Abstract

Proteins are dynamic systems. Their dynamic properties can be divided into three broad classes: individual atomic fluctuations, collective motions of bonded and nonbonded neighbouring atoms, and ligand-induced conformational changes (Ringe and Petsko, 1985). The first two classes represent small-amplitude excursions around the equilibrium conformation of a protein; triggered conformational changes lead to the formation of a new average structure. Although the time-scale of individual and collective fluctuations is relatively short (10−13 to 10−9 sec), they can be studied by a variety of spectroscopic techniques and can be simulated computationally by molecular dynamics calculations (Karplus and McCammon, 1983).
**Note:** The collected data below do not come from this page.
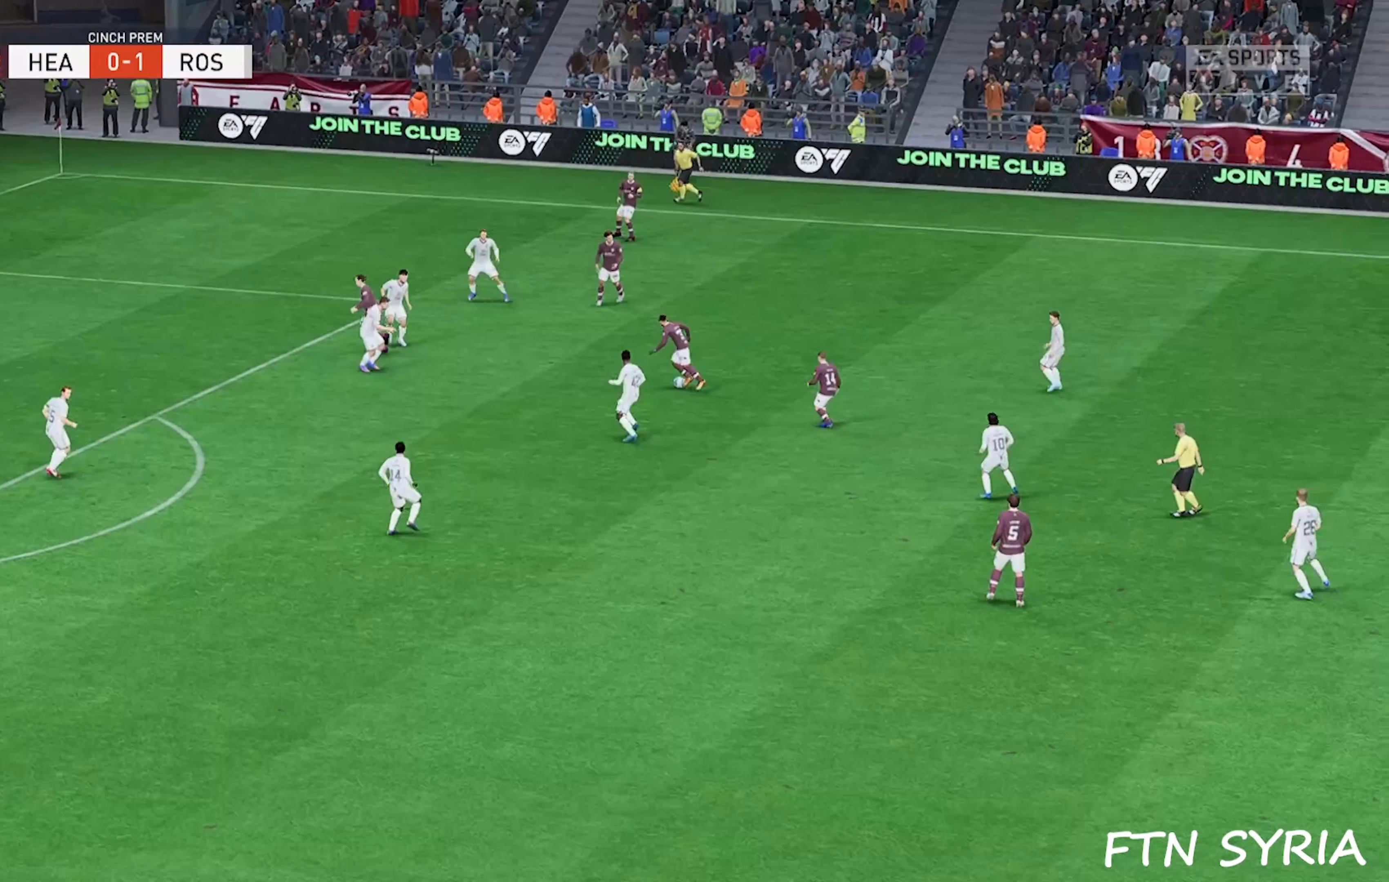
{"buttons": ["SQUARE"], "events": []}
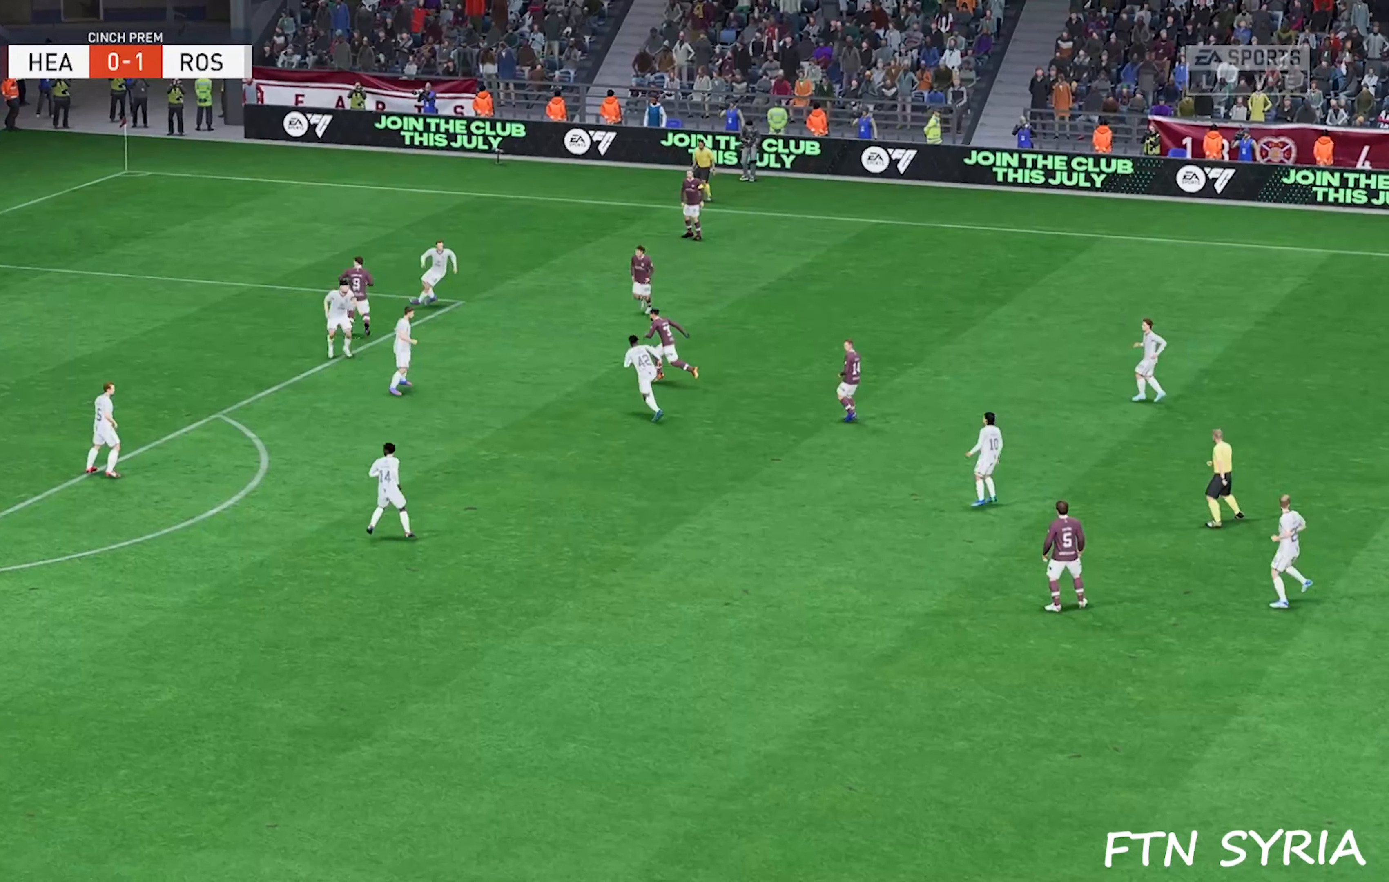
{"buttons": ["SQUARE"], "events": []}
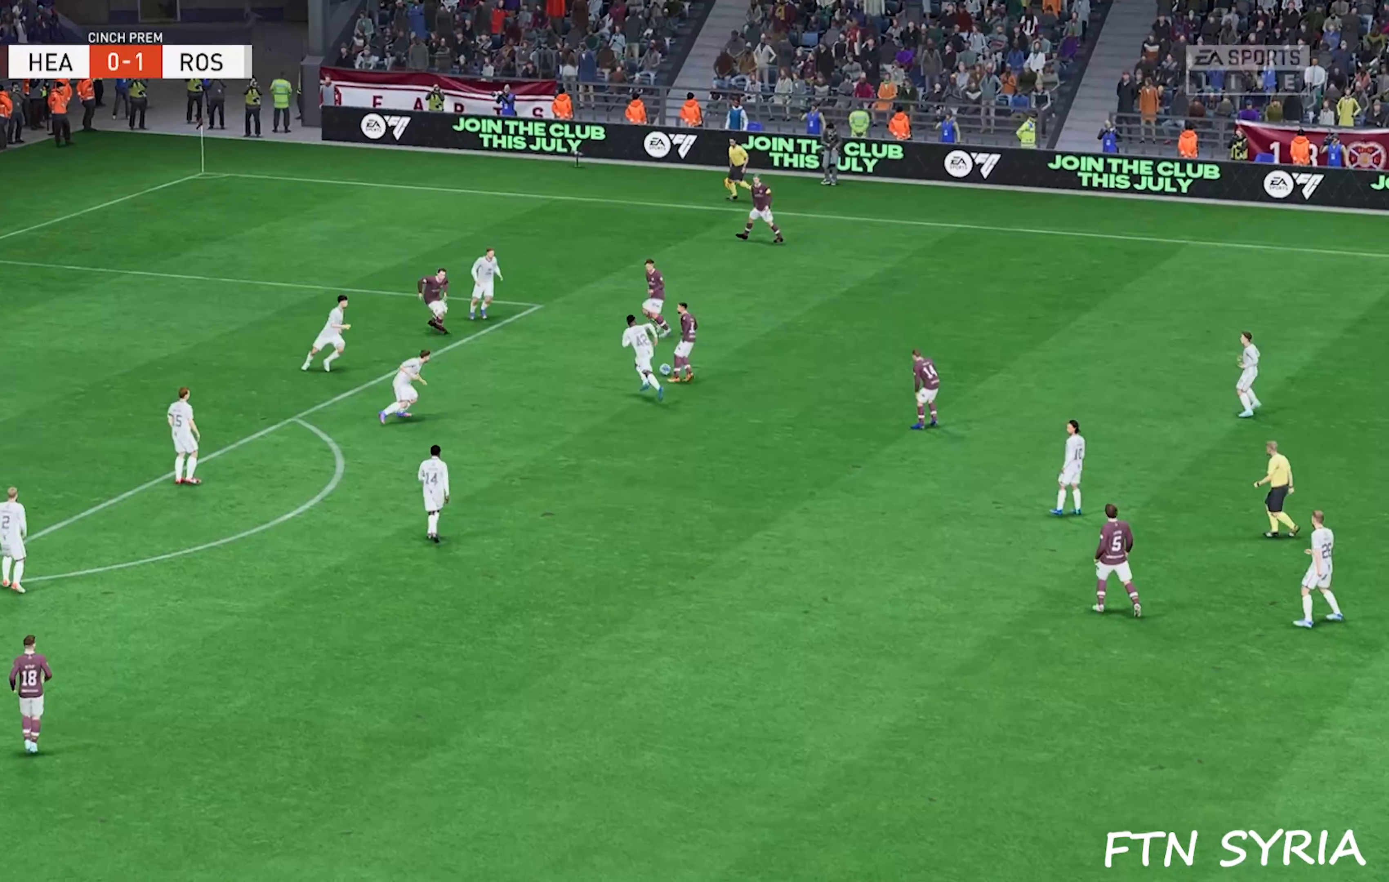
{"buttons": ["SQUARE"], "events": []}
It has even proved possible to map the spatial distributions of these motions by X-ray crystallography, because they produce a spreading of the electron density around each atom, which may be modeled by various distribution functions (Petsko and Ringe, 1984; Ringe and Petsko, 1985). Triggered conformational changes have proven much more difficult to study in detail. Their time-scales are too long (10−6 to 101 sec) for simulation by simple molecular dynamics techniques. Moreover, since they produce a change in the equilibrium conformation of the protein, they involve crossing relatively large potential energy barriers. Theoretical methods for simulating barrier crossings are only just being developed, and they require detailed knowledge of both the initial and final states of the molecule, as well as of any intermediate structures that have a lifetime longer than that of a single atomic vibration (10−15 sec).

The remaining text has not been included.